International Women’s Day has been celebrated on March 8 since 1911, when Clara Zetkin, a member of the Social Democratic Party in Germany, proposed the yearly event that has its roots in women’s suffrage. It is good to remember that women have not always enjoyed the right to vote, the right to work in a safe environment and to earn a fair wage. Indeed, many women around the world still do not enjoy such basic rights. However, the website promoting International Women’s Day is disheartening, in that it chooses to focus on controversial – and sometimes tasteless – issues.
For instance, one video highlights women staging a “topless demonstration” (with full frontal nudity) in Istanbul to protest domestic violence; it’sunclear how nudity helps protect women against violence. Another video uses a supermodel in a piece entitled “Smart is the New Sexy”. However, the video equates attractiveness with doing something about global poverty. Sexy is still sexy, and smart is about being hip and beautiful, apparently. Finally, there is a video from the Council of Commonwealth Societies called ‘Women as Agents of Change”. This video highlights the importance of a girl’s health, education, opportunities and financial freedom.
While the educational value of the first two videos mentioned here are dubious, the third is actually spot-on: a girl should have the chance to grow up with an education, a chance for good health with nutritious food on a regular basis, and the ability to make choices about marriage and livelihood. What the makers of the video ignore is that millions and millions of girls will never get to make such decisions – because they’ve never been born.
It is estimated that there are 200 million girls missing worldwide today, due to gender-selective abortions and female infanticide. These statistics are chronicled in the documentary “It’s a Girl”: the three deadliest words in the world. The real-world implications of these missing girls in the documentary are at once overwhelming and heart-wrenching.
There is ample evidence that women in the developing world are used as human experiments when es to birth control medications and devices. For instance, in 1995, it was discovered that millions of women in the Philippines received what they thought was a UNICEF-provided tetanus vaccine. Unbeknownst to the women, the vaccine contained B-hCG, a chemical which permanently destroyed the women’s ability to bear children. A 2004 UNICEF program, this time in Nigeria, was meant to prevent polio, but once again, contained sterilization drugs.
In India, there is a virtual surrogacy industry: poor women having children for money for childless couples, mainly from outside India. India’s loose legal system makes the practice easy, despite many doctors acknowledging how unethical it is.
Dr. Arya spoke out against the way in which surrogate mothers were treated in India: “You have treated the surrogate mother like an object, used her as a factory.”
Today, Dr. Arya says bluntly, “Surrogate mothers are from poor backgrounds and are hardly aware of their rights. The ART law is trying to find a balance between the legal and the unethical, but unethical practices still remain.”
In the US, faith-based organizations that have served women rescued from domestic violence and human trafficking have lost millions of government dollars over the past few years because these organizations do not provide abortions or abortion-inducing drugs, mandatory services under Obamacare for receiving government funds. The recently renewed Violence Against Women Act, which seeks to aid women who are victims of domestic abuse, may disallow Catholic shelters from receiving funds (see “Violence Against Women Act: Catholic shelters need not apply?”)
New York City public schools have reportedly been handing out “morning after pills” to thousands of underage girls without notifying parents. “Morning after pills” can cause diarrhea, migraines, vomiting, allergic reactions, severe abdominal pain and ectopic pregnancy – and those are the milder side effects.
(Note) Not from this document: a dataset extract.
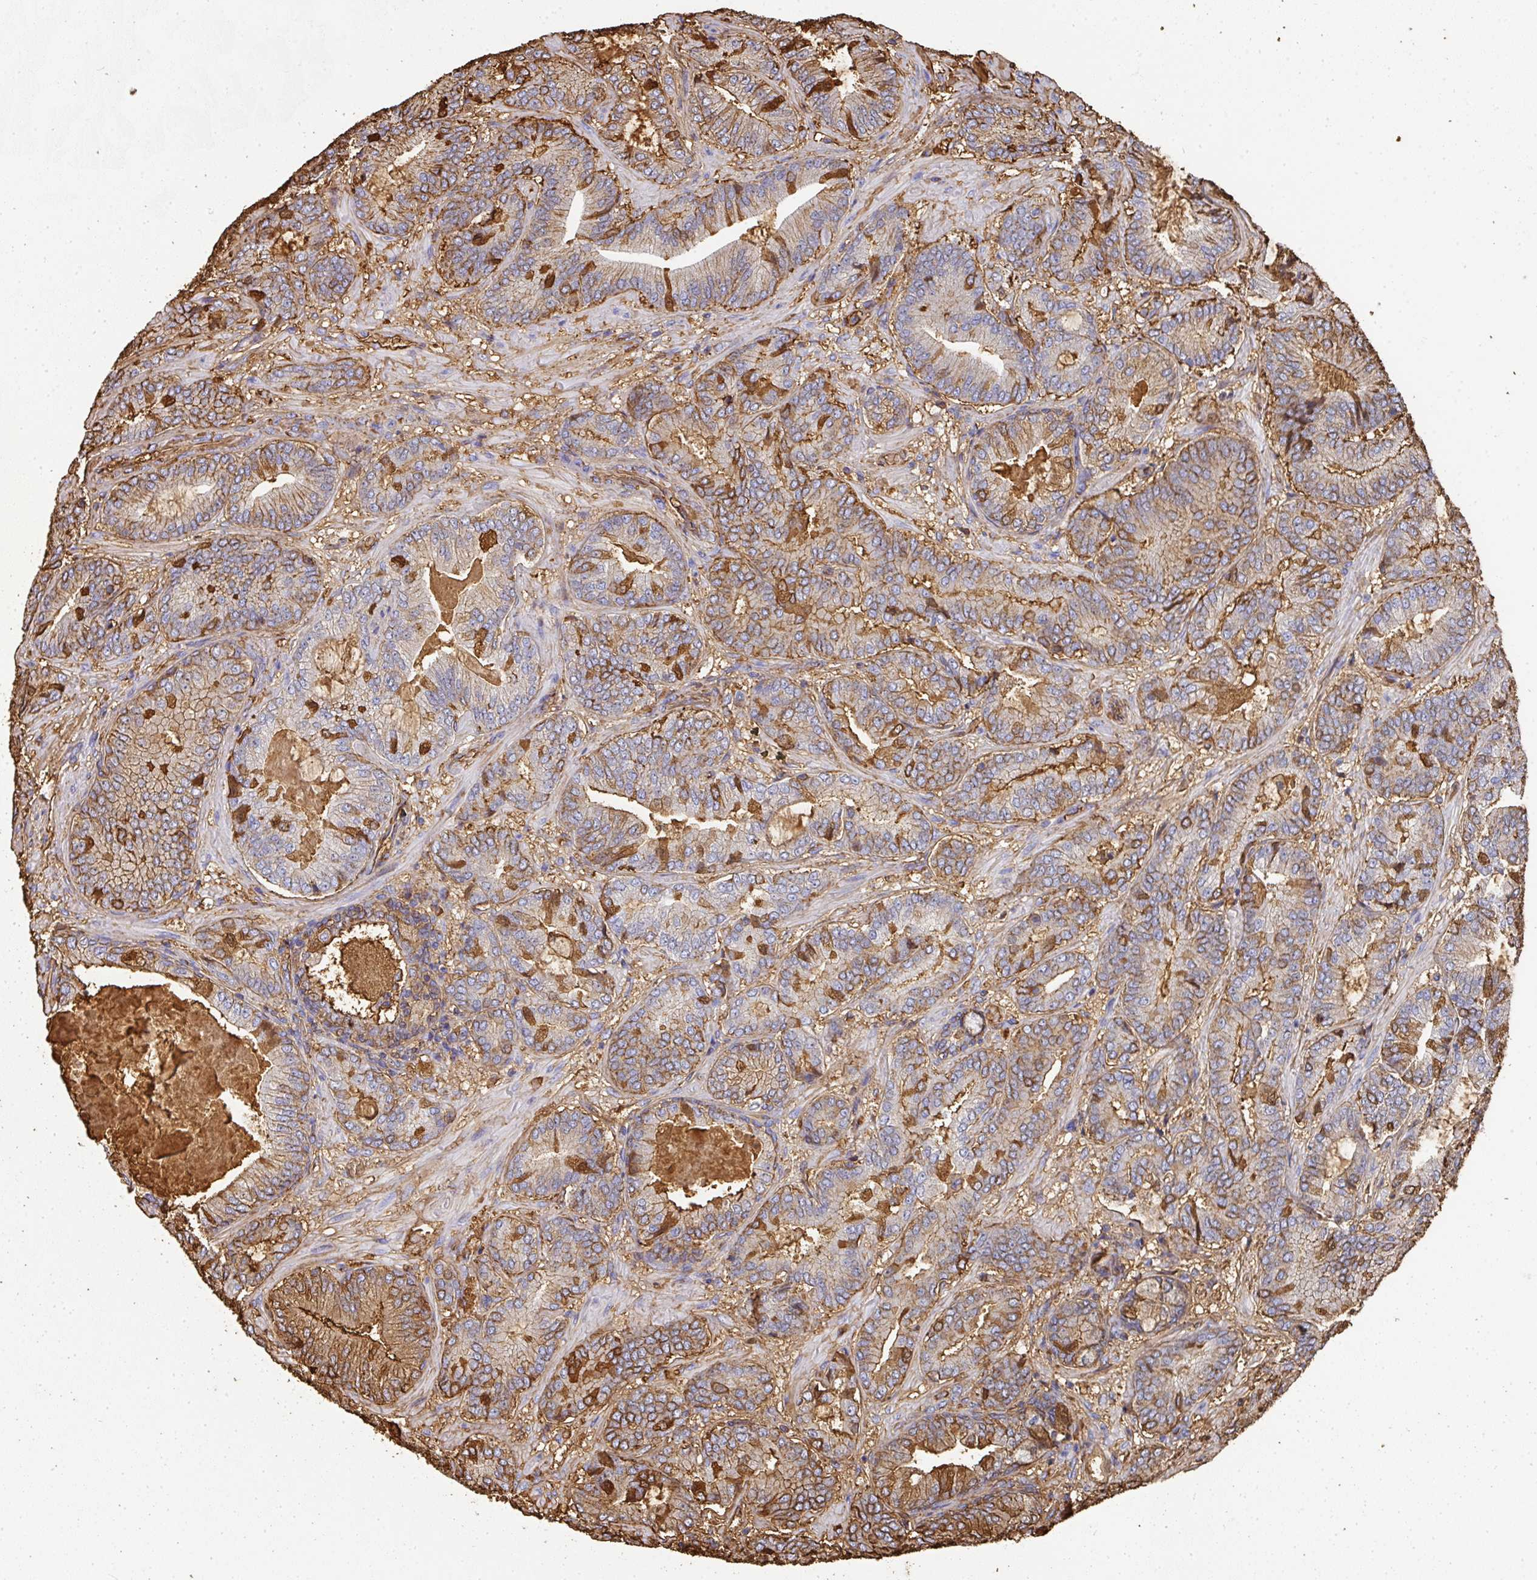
{"staining": {"intensity": "moderate", "quantity": "25%-75%", "location": "cytoplasmic/membranous"}, "tissue": "prostate cancer", "cell_type": "Tumor cells", "image_type": "cancer", "snomed": [{"axis": "morphology", "description": "Adenocarcinoma, Low grade"}, {"axis": "topography", "description": "Prostate and seminal vesicle, NOS"}], "caption": "Protein staining shows moderate cytoplasmic/membranous staining in approximately 25%-75% of tumor cells in prostate low-grade adenocarcinoma. (DAB IHC, brown staining for protein, blue staining for nuclei).", "gene": "ALB", "patient": {"sex": "male", "age": 61}}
In Muskegon, MI, an abortion clinic was recently closed after numerous health-code violations were discovered: “used hypodermic needles in unsecured containers, ‘blood on the floor and walls in multiple locations’ as well as dripping from a sink trap in a patient room, and ‘uncovered buckets containing unknown fluids’ in the operating room.”
In celebrating International Women’s Day, we can certainly laud the achievements that acknowledge the value of women and uphold true human freedom. That freedom means the right to life from the moment of conception, the right to be educated, to be healthy, to receive help from agencies that have their best interests in mind, and to be free from government agendas regarding birth control, abortion and sterilization. While women have made great strides since the inception of International Women’s Day, it’s hard to let loose and make merry when so many of us are missing from the party.